HTTP Status Codes And Error Handling

Tne following guidelines describe HTTP status code and error handling for bulk operations.

  • If atomicity is supported (all or nothing), use the regular REST API standards for error handling as there would be only one response code.
  • To support partial failures, you MUST return 200 OK as the overall bulk processing status with individual status of each bulk item. In case of an error while processing a bulk item, the error description MUST follow the Error Handling Guidelines.
  • If asynchronous processing is supported, the API MUST return 202 Accepted with a status URI for the client to monitor the request. The client may choose to ignore the status URI if it has registered itself with the API server for notification via webhooks.

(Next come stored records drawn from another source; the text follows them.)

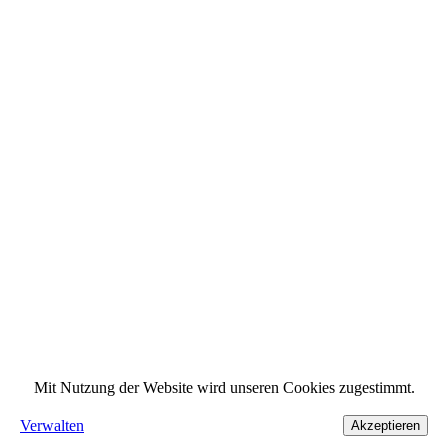
Mit Nutzung der Website wird unseren Cookies zugestimmt.
Verwalten
Akzeptieren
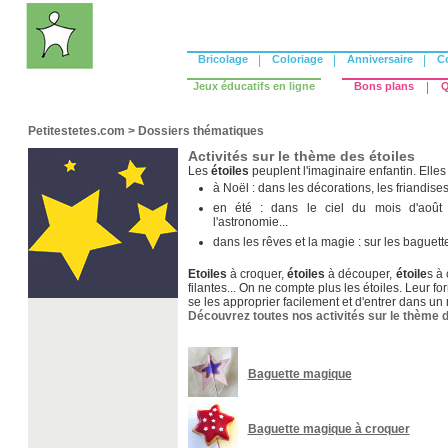
Bricolage
|
Coloriage
|
Anniversaire
|
C
Jeux éducatifs en ligne
Bons plans
|
Q
Petitestetes.com
>
Dossiers thématiques
Activités sur le thème des étoiles
Les
étoiles
peuplent l'imaginaire enfantin. Elles 
à Noël : dans les décorations, les friandises
en été : dans le ciel du mois d'août à
l'astronomie...
dans les rêves et la magie : sur les baguett
Etoiles
à croquer,
étoiles
à découper,
étoile
s à 
filantes... On ne compte plus les étoiles. Leur 
se les approprier facilement et d'entrer dans u
Découvrez toutes nos activités sur le thème d
Baguette magique
Baguette magique à croquer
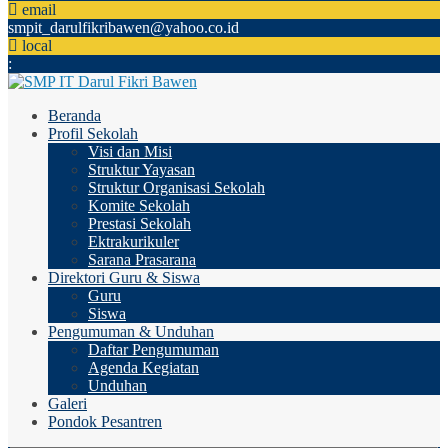
email
smpit_darulfikribawen@yahoo.co.id
local
:
Beranda
Profil Sekolah
Visi dan Misi
Struktur Yayasan
Struktur Organisasi Sekolah
Komite Sekolah
Prestasi Sekolah
Ektrakurikuler
Sarana Prasarana
Direktori Guru & Siswa
Guru
Siswa
Pengumuman & Unduhan
Daftar Pengumuman
Agenda Kegiatan
Unduhan
Galeri
Pondok Pesantren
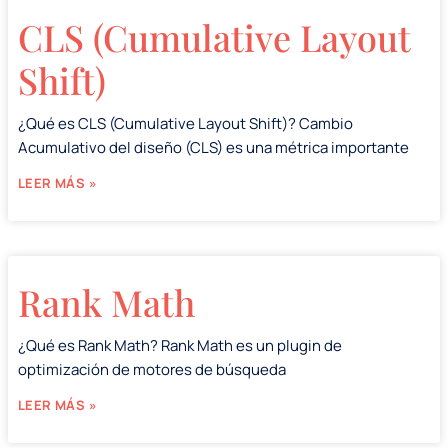
CLS (Cumulative Layout
Shift)
¿Qué es CLS (Cumulative Layout Shift)? Cambio
Acumulativo del diseño (CLS) es una métrica importante
LEER MÁS »
Rank Math
¿Qué es Rank Math? Rank Math es un plugin de
optimización de motores de búsqueda
LEER MÁS »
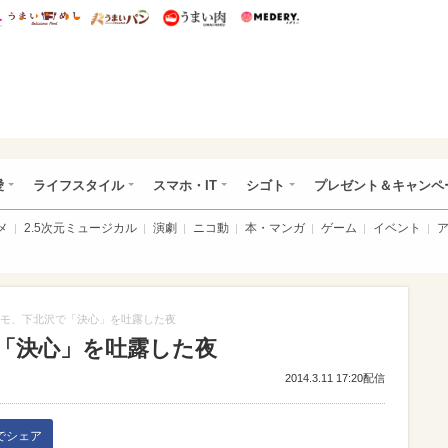
総研 ディズニー特集
mimot.
うまいめし
うまいパン
うまい肉
Medery.
ぴあ総研（うれぴあ）
愛
ライフスタイル
スマホ・IT
シゴト
プレゼント＆キャンペ
メ
2.5次元ミュージカル
演劇
ニコ動
本・マンガ
ゲーム
イベント
モ、下北沢で「決心」を吐露した夜
「決心」を吐露した夜
2014.3.11 17:20配信
kでシェア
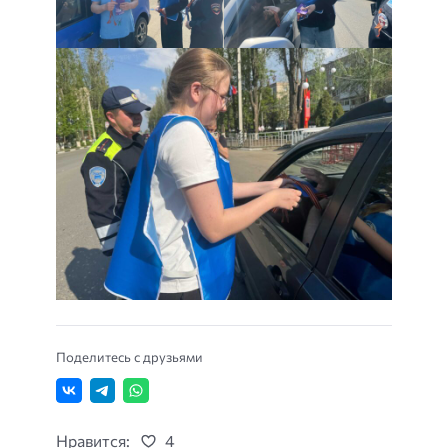
Поделитесь с друзьями
Нравится:
4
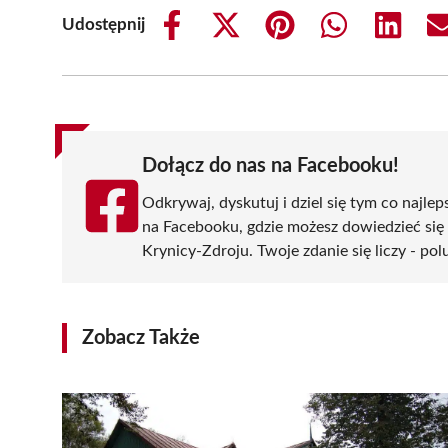
Udostępnij
Share
Share
Share
Share
Share
on
on
on
on
on
Facebook
X
Pinterest
WhatsApp
LinkedIn
(Twitter)
Dołącz do nas na Facebooku!
Odkrywaj, dyskutuj i dziel się tym co najlep
na Facebooku, gdzie możesz dowiedzieć się
Krynicy-Zdroju. Twoje zdanie się liczy - pol
Zobacz Także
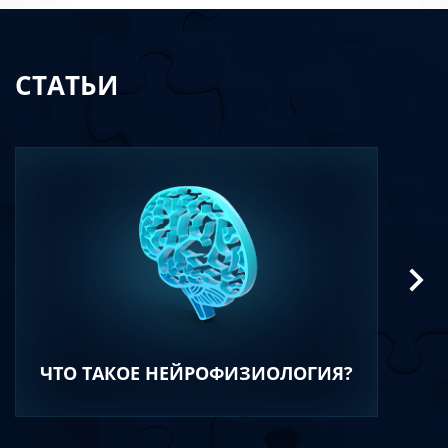
СТАТЬИ
ЧТО ТАКОЕ НЕЙРОФИЗИОЛОГИЯ?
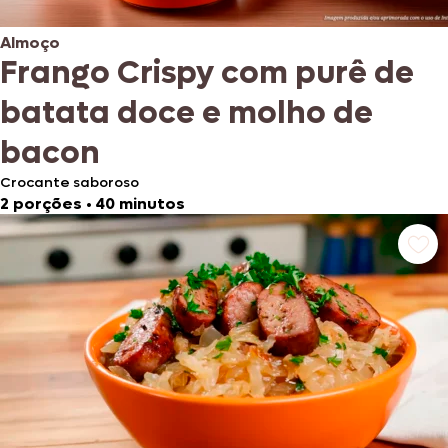
Almoço
Frango Crispy com purê de
batata doce e molho de
bacon
Crocante saboroso
2 porções
•
40 minutos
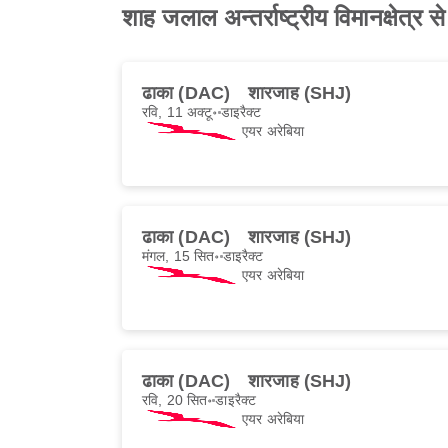
शाह जलाल अन्तर्राष्ट्रीय विमानक्षेत्
ढाका (DAC)
शारजाह (SHJ)
रवि, 11 अक्टू॰
डाइरैक्ट
एयर अरेबिया
ढाका (DAC)
शारजाह (SHJ)
मंगल, 15 सित॰
डाइरैक्ट
एयर अरेबिया
ढाका (DAC)
शारजाह (SHJ)
रवि, 20 सित॰
डाइरैक्ट
एयर अरेबिया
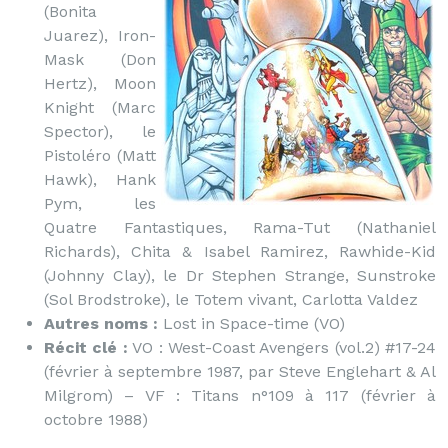
(Bonita
Juarez), Iron-
Mask (Don
Hertz), Moon
Knight (Marc
Spector), le
Pistoléro (Matt
Hawk), Hank
Pym, les
Quatre Fantastiques, Rama-Tut (Nathaniel
Richards), Chita & Isabel Ramirez, Rawhide-Kid
(Johnny Clay), le Dr Stephen Strange, Sunstroke
(Sol Brodstroke), le Totem vivant, Carlotta Valdez
Autres noms :
Lost in Space-time (VO)
Récit clé :
VO : West-Coast Avengers (vol.2) #17-24
(février à septembre 1987, par Steve Englehart & Al
Milgrom) – VF : Titans n°109 à 117 (février à
octobre 1988)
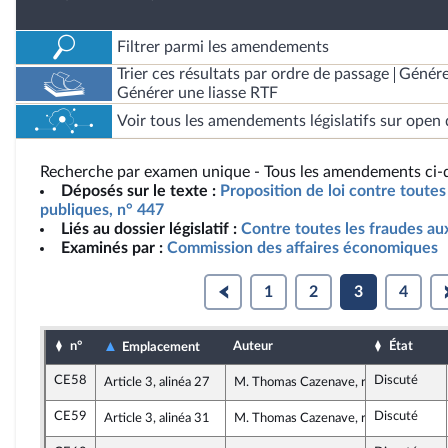
Filtrer parmi les amendements
Trier ces résultats par ordre de passage
Génére
Générer une liasse RTF
Voir tous les amendements législatifs sur open 
Recherche par examen unique - Tous les amendements ci-d
Déposés sur le texte :
Proposition de loi contre toutes
publiques, n° 447
Liés au dossier législatif :
Contre toutes les fraudes au
Examinés par :
Commission des affaires économiques
1
2
3
4
n°
Auteur
État
Emplacement
CE58
Discuté
Article 3, alinéa 27
M. Thomas Cazenave, rapporteur
CE59
Discuté
Article 3, alinéa 31
M. Thomas Cazenave, rapporteur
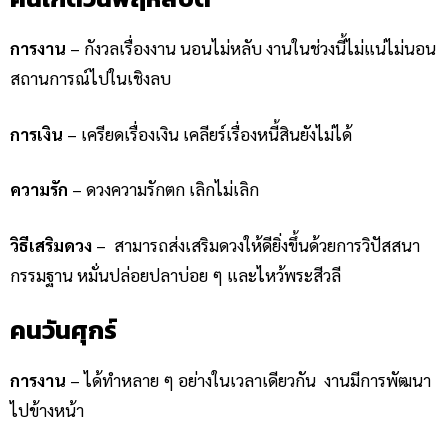
การงาน
– กังวลเรื่องงาน นอนไม่หลับ งานในช่วงนี้ไม่แน่ไม่นอน
สถานการณ์ไปในเชิงลบ
การเงิน
– เครียดเรื่องเงิน เคลียร์เรื่องหนี้สินยังไม่ได้
ความรัก
– ดวงความรักตก เลิกไม่เลิก
วิธีเสริมดวง
–
สามารถส่งเสริมดวงให้ดียิ่งขึ้นด้วยการวิปัสสนา
กรรมฐาน หมั่นปล่อยปลาบ่อย ๆ และไหว้พระสีวลี
คนวันศุกร์
การงาน
– ได้ทำหลาย ๆ อย่างในเวลาเดียวกัน งานมีการพัฒนา
ไปข้างหน้า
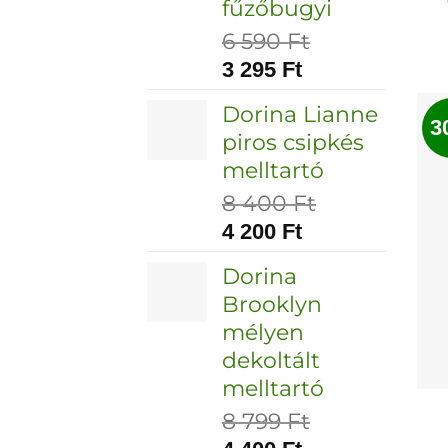
fűzőbugyi
6 590
Ft
3 295
Ft
Dorina Lianne
3
piros csipkés
melltartó
8 400
Ft
4 200
Ft
Dorina
Brooklyn
mélyen
dekoltált
melltartó
8 799
Ft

Response-Request Correlation in Error Scenarios

For a failed item, you MAY use the JSON Pointer Expressions in the error response for that item using the field attribute of error.json. The caller can then map a response item's processing state to the exact request item in the original bulk request. Given below is an error response sample using the JSON Pointer Expressions.

Error Response Sample:


HTTP/1.1 200 OK

[
{
	… <Success_body>
},

{ 
   "name": "VALIDATION_ERROR",
   "details": [
      {
         "field": "/items/@account_number=='2097094104180012047'/address_id",
         "issue": "Invalid Address Id for the account",
         "location": "body"
      }
   ],
   "debug_id": "123456789",
   "message": "Invalid data provided",
   "information_link": "http://developer.foo.com/apidoc/blah#VALIDATION_ERROR"
},

{ 
   "name": "VALIDATION_ERROR",
   "details": [   
   {
       "field": "/items/@account_number=='2097094104180012023'/phone_id",
       "value": "XYZ",
       "issue": "Phone Id is invalid",
       "location": "body"
   }
   ],
   "debug_id": "123456789",
   "message": "Invalid data provided",
   "information_link": "http://developer.foo.com/apidoc/blah#VALIDATION_ERROR"
}
]

The alternative is to create a response that contains the processing status of each item in the same order as it was received in the original request. The failed item would be represented using error.json with appropriate value in the field attribute.

Error Response Sample:


HTTP/1.1 200 OK

[
{
	… <Success_body>
},

{ 
   "name": "VALIDATION_ERROR",
   "details": [
      {
         "field": "/items/0/address_id",
         "issue": "Invalid Address Id for the account",
         "location": "body"
      }
   ],
   "debug_id": "123456789",
   "message": "Invalid data provided",
   "information_link": "http://developer.foo.com/apidoc/blah#VALIDATION_ERROR"
},

{ 
   "name": "VALIDATION_ERROR",
   "details": [   
   {
       "field": "/items/2/phone_id",
       "value": "XYZ",
       "issue": "Phone Id is invalid",
       "location": "body"
   }
   ],
   "debug_id": "123456789",
   "message": "Invalid data provided",
   "information_link": "http://developer.foo.com/apidoc/blah#VALIDATION_ERROR"
}
]

Other Patterns

Designers of new services SHOULD refer to the RESTful Web Services Cookbook at Safari Books Online for other useful patterns.